16

The first 2 lines in dd stats have the following format:

a+b records in
c+d records out

Why 2 numeric values? What does this plus sign mean? It's usually a+0, but sometimes when I use bigger block size, dd prints 0+b records out

16

It means full blocks of that bs size plus extra blocks with size smaller than the bs.

pushd "$(mktemp -d)"
dd if=/dev/zero of=1 bs=64M count=1 # and you get a 1+0
dd if=1 of=/dev/null bs=16M # 4+0
dd if=1 of=/dev/null bs=20M # 3+1
dd if=1 of=/dev/null bs=80M # 0+1
_crap=$PWD; popd; rm -rf "$_crap"; unset _crap
# frostschutz's case
yes | dd of=/dev/null bs=64M count=1 # 0+1

Edit: frostschutz's answer mentions another case to generate non-full blocks. Worth reading. See also https://unix.stackexchange.com/a/17357/73443.

10

0+b records out for b>1 are usually incomplete reads while reading from a pipe or another source that can not provide bs=X of data quickly enough. You can force dd to wait for full blocks of data using iflag=fullblock. This option is particularly useful if you're also using count=X as count also counts incomplete blocks so it's unreliable without fullblock...

4

There are dozens of standard command line utilities that can hang on a descriptor and wait for input. That's pretty much how they all work. dd is unique in that it can show you what a descriptor looks like right now.

Personally, I don't really understand the usefulness behind the GNU iflag=fullblock option. I mean, you can just cat your input at least as easily and without having to worry about i/o block sizes at all.

But dd can take a part of a stream - and it can do it at read()/write() boundaries on a reasonably modern system.

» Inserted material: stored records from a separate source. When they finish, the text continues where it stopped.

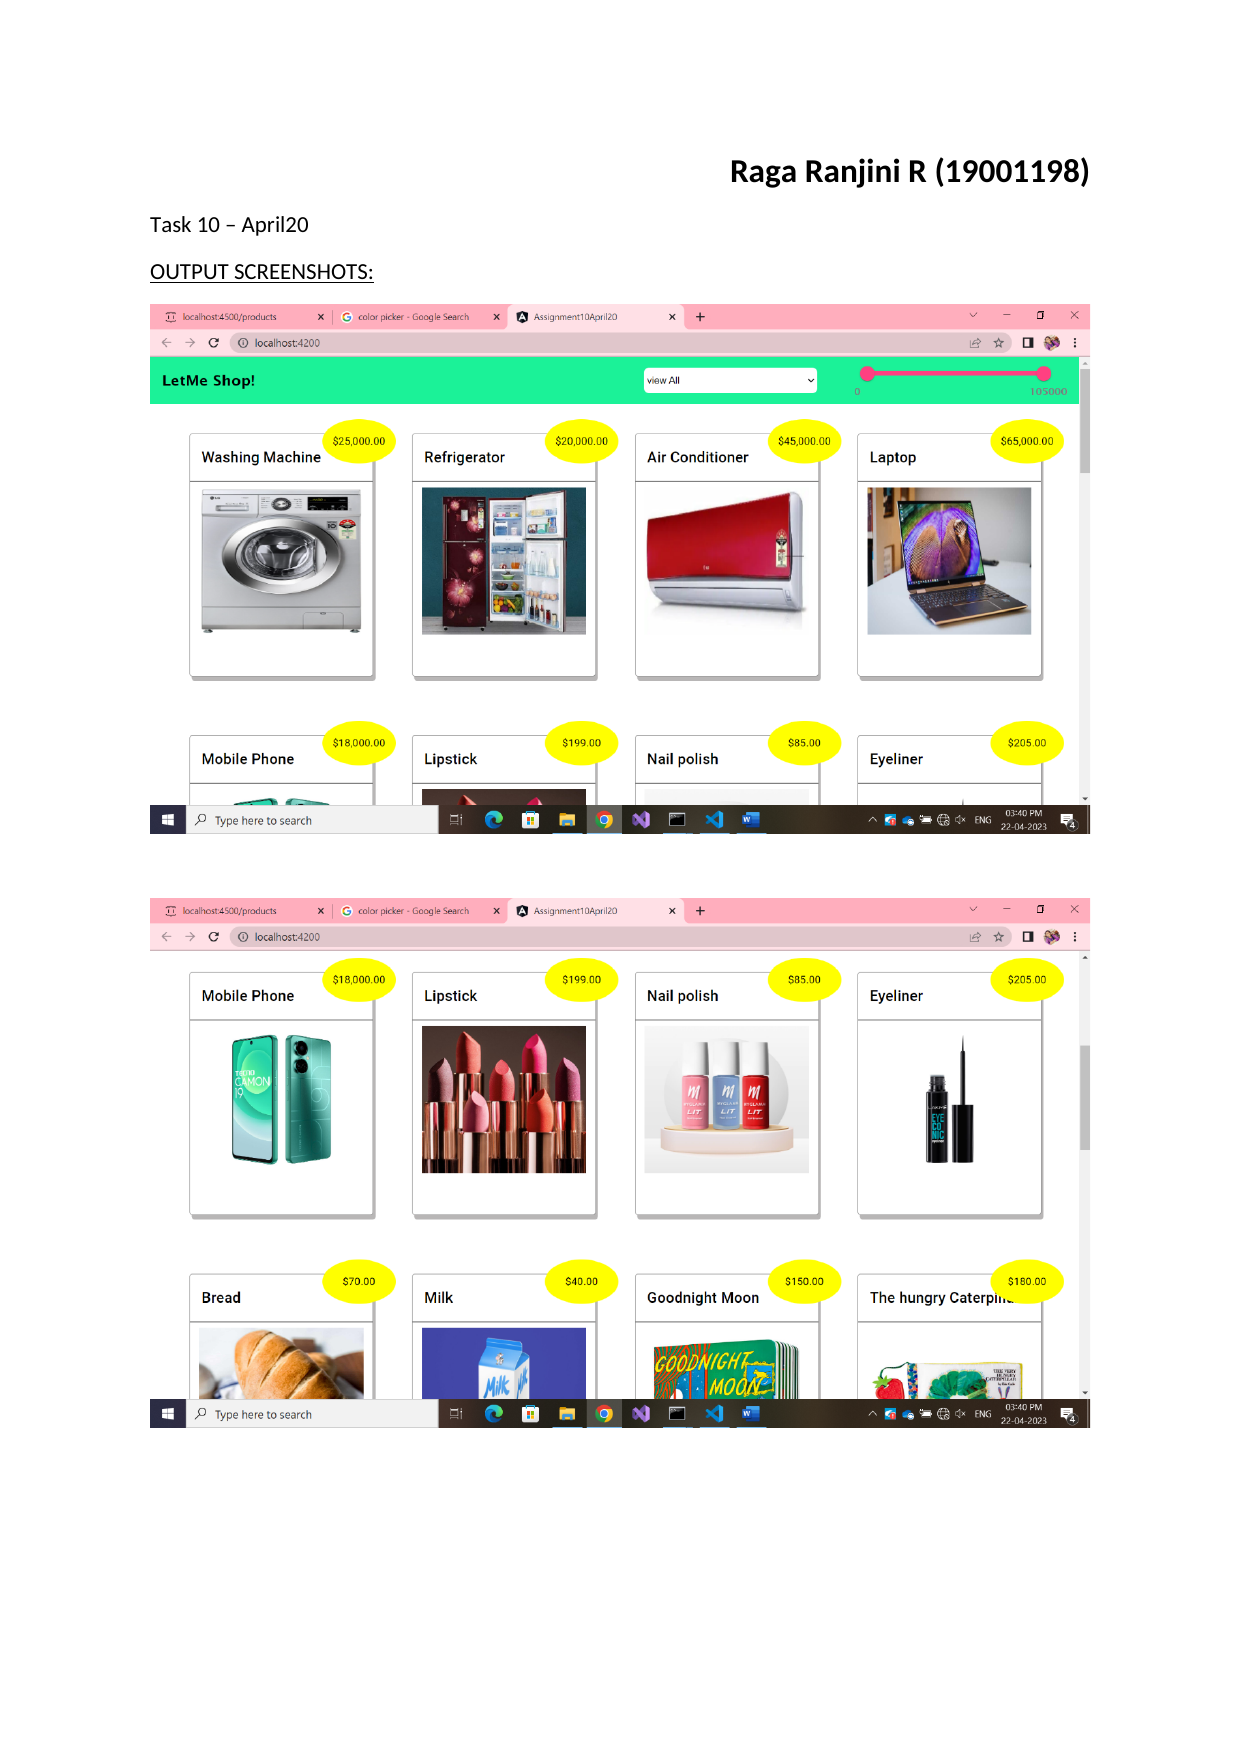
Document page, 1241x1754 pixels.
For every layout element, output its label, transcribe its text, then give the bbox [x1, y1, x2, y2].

text Task 10 – April20 [150, 211, 1090, 239]
picture [150, 304, 1091, 834]
text Raga Ranjini R (19001198) [150, 150, 1090, 191]
picture [150, 898, 1091, 1428]
text OUTPUT SCREENSHOTS: [150, 257, 1090, 286]
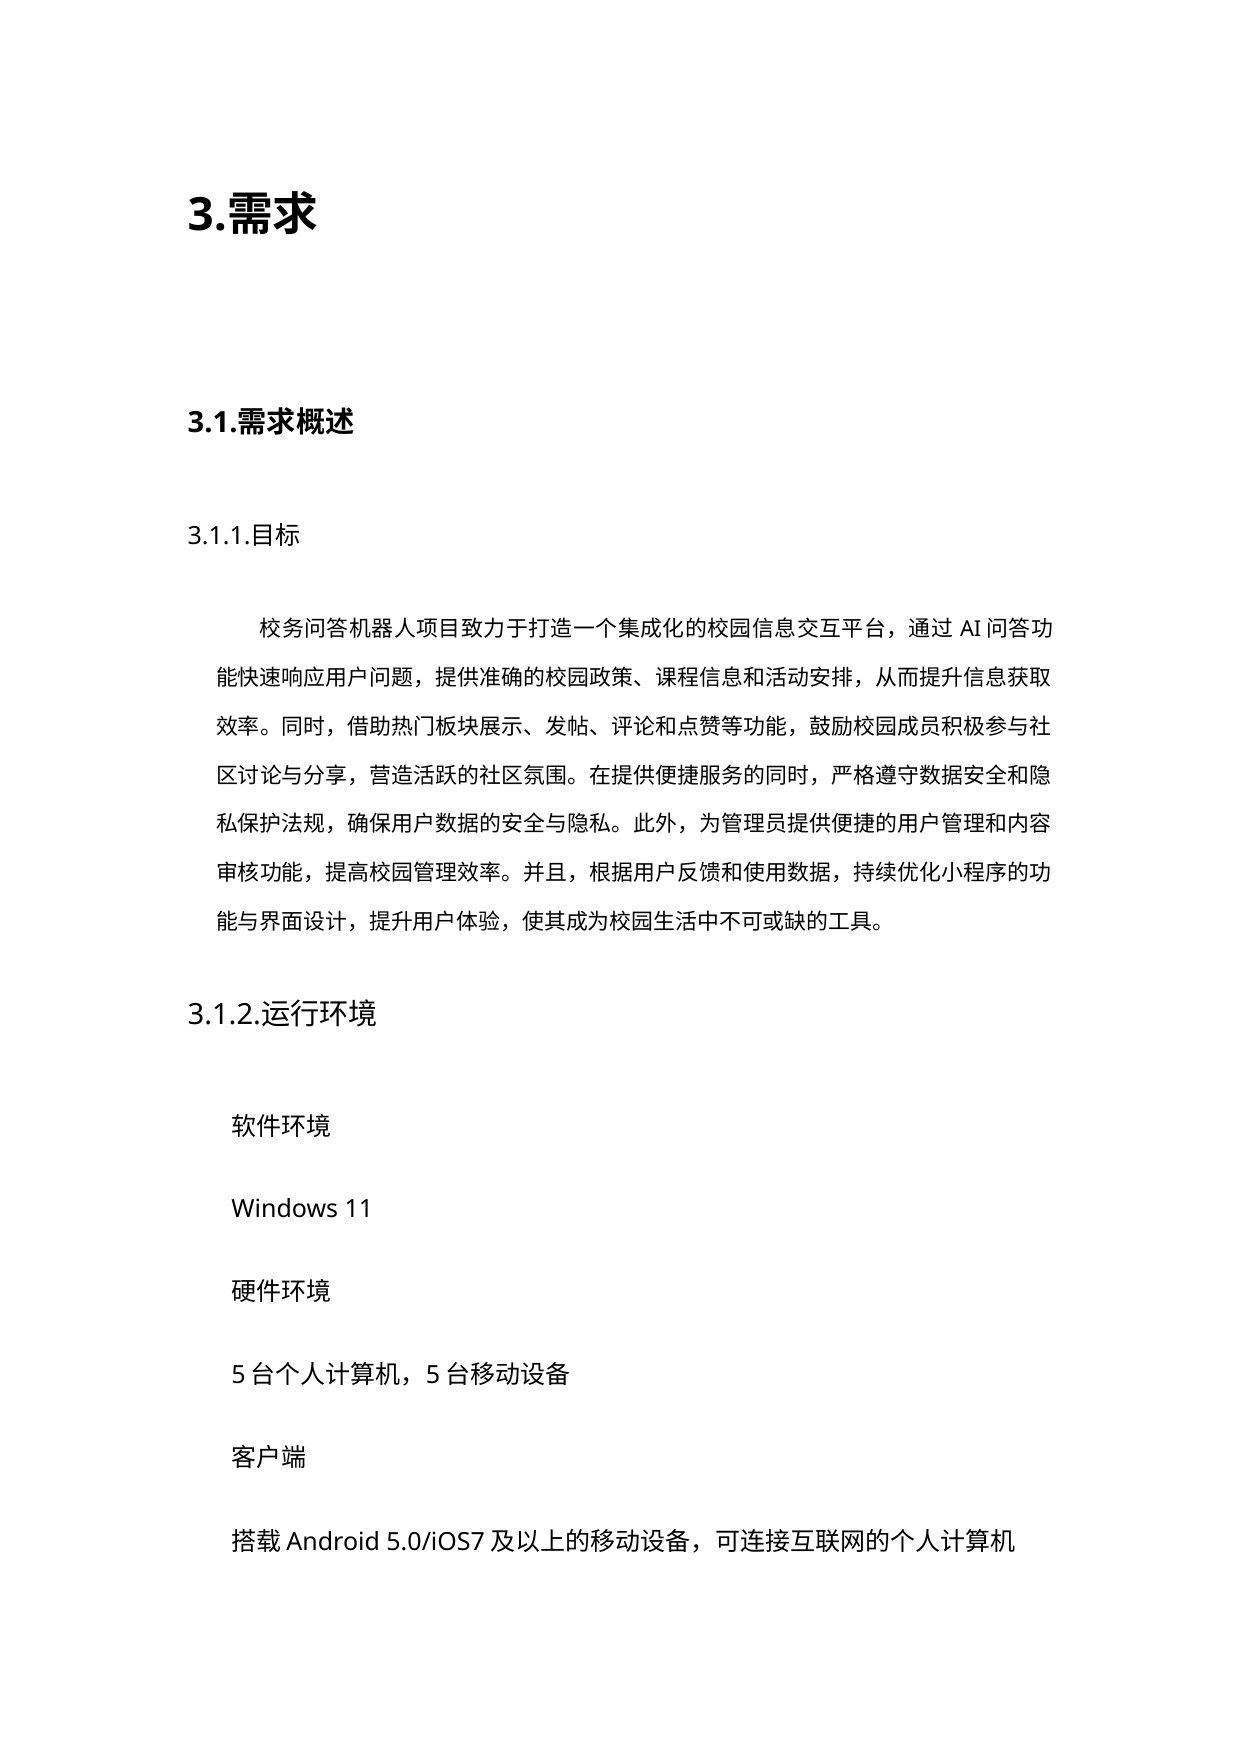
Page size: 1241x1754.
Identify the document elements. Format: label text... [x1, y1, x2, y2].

subtitle 3.1.1.目标 [187, 501, 1053, 566]
subtitle 3.需求 [187, 162, 1053, 259]
text 5台个人计算机，5台移动设备 [187, 1340, 1053, 1405]
subtitle 3.1.需求概述 [187, 388, 1053, 453]
text 软件环境 [187, 1092, 1053, 1157]
text 搭载Android 5.0/iOS7及以上的移动设备，可连接互联网的个人计算机 [187, 1507, 1053, 1572]
subtitle 3.1.2.运行环境 [187, 979, 1053, 1044]
text 客户端 [187, 1423, 1053, 1488]
text Windows 11 [187, 1175, 1053, 1240]
text 硬件环境 [187, 1257, 1053, 1322]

{ (     sleep 1                     #don't write() til dd is definitely setup
        printf 123                  #write() 3  bytes
        printf %-30s\\n 456         #write() 31 bytes
        printf you\ there\?         #write() 10 bytes
)|      dd bs=64 count=2 conv=sync| #2 64 byte read()/write() \0-padded blocks
        od -vtc                     #show it with octal radices
}       2>/dev/null                 #drop stderr

0000000   1   2   3  \0  \0  \0  \0  \0  \0  \0  \0  \0  \0  \0  \0  \0
0000020  \0  \0  \0  \0  \0  \0  \0  \0  \0  \0  \0  \0  \0  \0  \0  \0
0000040  \0  \0  \0  \0  \0  \0  \0  \0  \0  \0  \0  \0  \0  \0  \0  \0
0000060  \0  \0  \0  \0  \0  \0  \0  \0  \0  \0  \0  \0  \0  \0  \0  \0
0000100   4   5   6
0000120                                                          \n  \0
0000140  \0  \0  \0  \0  \0  \0  \0  \0  \0  \0  \0  \0  \0  \0  \0  \0
0000160  \0  \0  \0  \0  \0  \0  \0  \0  \0  \0  \0  \0  \0  \0  \0  \0
0000200

dd does a single read() per input block. If the file it tries to read() does not have as much data as it has requested it doesn't matter - the one read() counts as one block of input. That's how it works - that is dd's primary utility.

When it has done its job, dd reports on all of the input/output blocks it has dealt with. Running the above command again, but dropping stdout instead this time...


dd: warning: partial read (3 bytes); suggest iflag=fullblock
0+2 records in
2+0 records out
128 bytes (128 B) copied, 1.00161 s, 0.1 kB/s

Each time dd did read(0,&in,64) read came back short - because its stdin file descriptor didn't have enough bytes waiting for it to fulfill its request when it made it. And so dd read() 0 full input records, and 2 short ones. That's what those reports mean.